Разумеется, именно эти двое, которых приметило бдительное око райкомовцев (талант следует искоренять в зародыше!), и оказались бродильным веществом курса. Позднее М. Ромм писал: "Вот собирается мастерская – 15 человек студентов, из которых выходят режиссеры или актеры. И хороший педагог, опытный педагог всегда знает, что если в этой мастерской два-три очень ярких, талантливых человека, мастерская в порядке. По существу говоря, он может сам и не учить. Они сами будут друг друга учить, они сами будут учиться. Группа сильных ребят, которая формирует направление мастерской, ее запал, так сказать систему мышления. Тогда в мастерской весь уровень необыкновенно повышается... Шукшин и Тарковский, которые были прямой противоположностью один другому и не очень любили друг друга, работали рядом, и это было очень полезно для мастерской... И вокруг них группировалось очень много одаренных людей. Не вокруг них, а благодаря, скажем, их присутствию".

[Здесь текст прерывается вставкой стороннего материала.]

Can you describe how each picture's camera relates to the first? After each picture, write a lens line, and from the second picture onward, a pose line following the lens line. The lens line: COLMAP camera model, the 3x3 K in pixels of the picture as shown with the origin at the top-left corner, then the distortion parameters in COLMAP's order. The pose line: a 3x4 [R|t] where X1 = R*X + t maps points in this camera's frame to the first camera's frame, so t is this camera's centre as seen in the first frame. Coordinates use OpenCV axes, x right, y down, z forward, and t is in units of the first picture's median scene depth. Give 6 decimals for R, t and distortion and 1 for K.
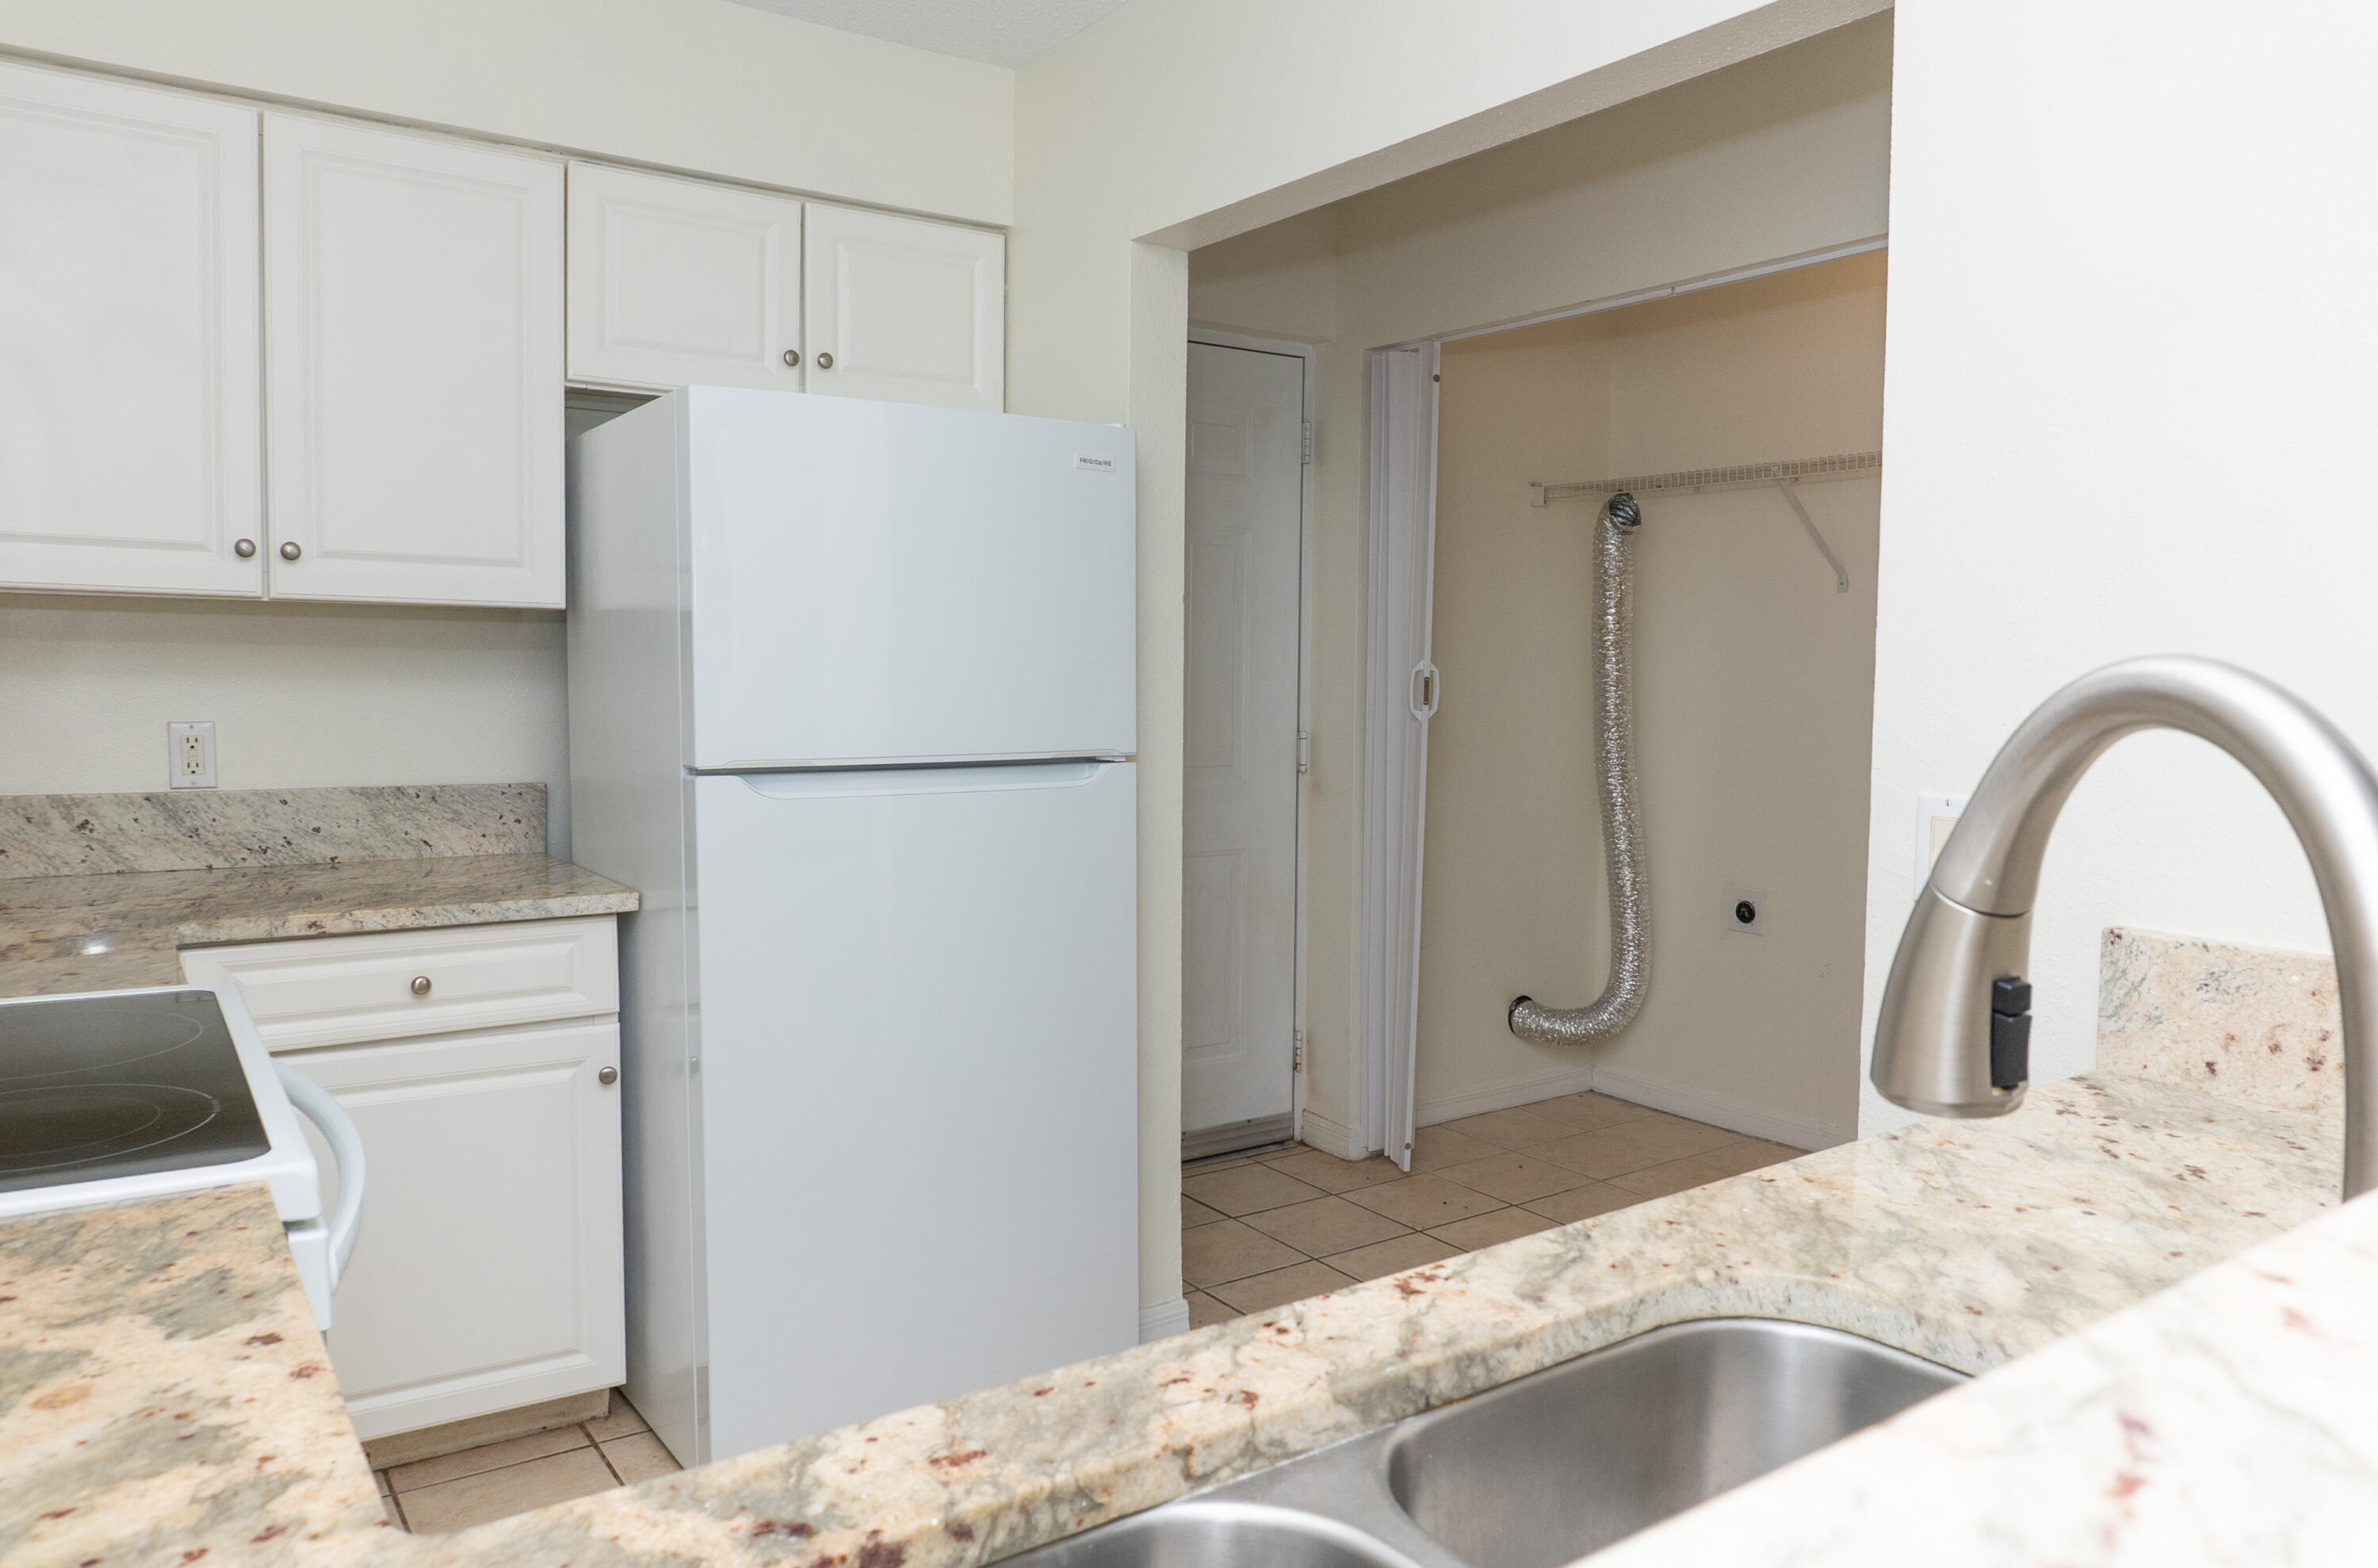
lens RADIAL K [[1620.0, 0, 1192.9], [0, 1620.0, 781.1], [0, 0, 1]] dist [-0.018158, -0.008755]
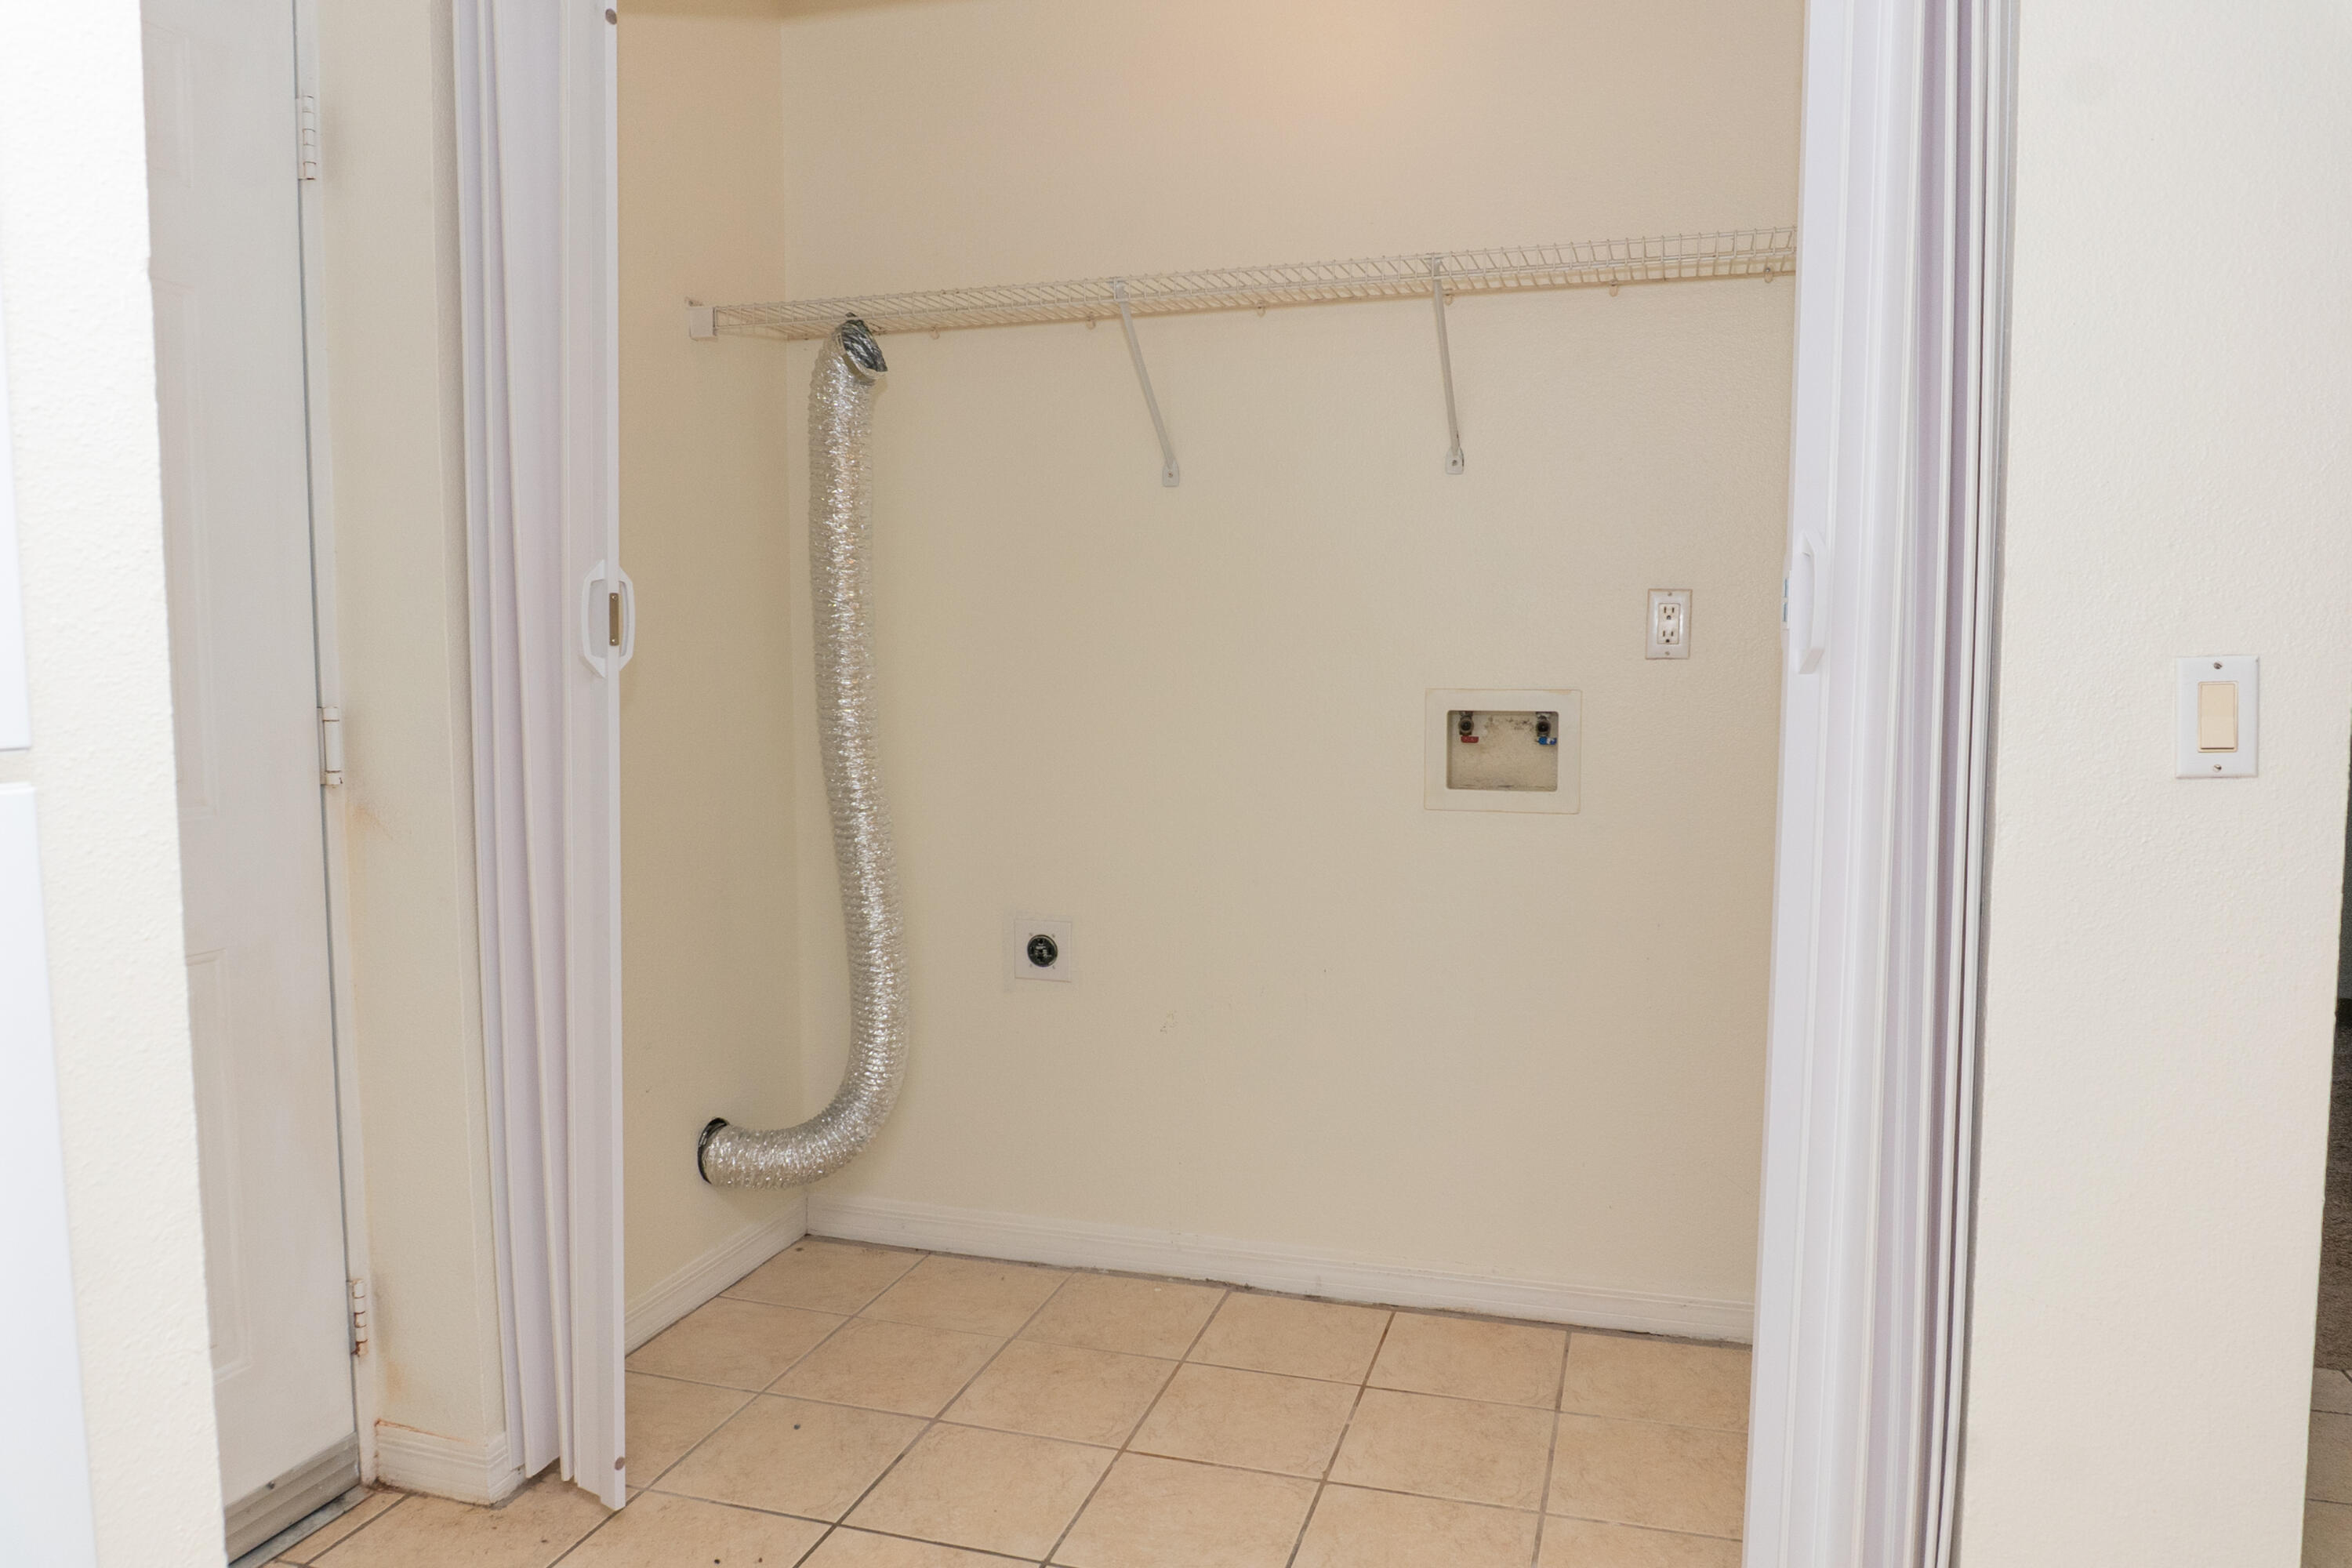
lens RADIAL K [[1602.2, 0, 1171.3], [0, 1602.2, 791.5], [0, 0, 1]] dist [-0.018158, -0.008755]
pose [[0.791792, -0.060090, 0.607828, -0.029144], [0.052070, 0.998167, 0.030850, -0.005397], [-0.608567, 0.007223, 0.793469, 0.430448]]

Впрочем, их однокурсник А. Гордон отрицает взаимную неприязнь Тарковского и Шукшина, рассказывая о нормальной студенческой дружбе людей очень разных, но вполне лояльных друг к другу*.
* На одной из встреч в Ярославле в 1981 году Тарковскому задали вопрос о его отношении к Шукшину. Он ответил: "Я очень хорошо отношусь и к нему, и к его фильмам, и к нему как к писателю. Но не уверен, что Шукшин постиг смысл русского характера. Он создал одну из сказочек по поводу российского характера. Очень симпатичную и умилительную. Были писатели в истории русской культуры, которые гораздо ближе подошли к этой проблеме. Василий Макарович, по-моему, этого не достиг. Но он был необыкновенно талантлив! И в первую очередь он был актером. Он не сыграл своей главной роли, той, которую должен был сыграть. Очень жалко. Он мог бы в своей актерской ипостаси нащупать тот русский характер, выразить который стремился как писатель, как режиссер.
Простите, может, кого-нибудь не устраивает то, что я говорю о прославленном и защищаемом народом Василии Макаровиче Шукшине, моем Друге покойном, с которым я проучился шесть лет. Но это правда – то, что я говорю о нем. И Василию Макаровичу недоставало при жизни той славы, которой так щедро оделяют его сейчас. Мне кажется, что его как-то боялись, от него ожидали чего-то такого опасного, взрывчатого. А когда он умер, его стали благодарить за то, что взрыва не произошло. А уважение, которое я испытываю к Василию Макаровичу, беспредельно. Если бы вы знали, какую в хорошем смысле карьеру проделал этот человек. Он приехал в Москву абсолютным сибирским мужичком. <...> Человеческая карьера Шукшина удивительна. Он так стремительно рос, менялся на глазах. Это явление уникальное в нашей культуре!"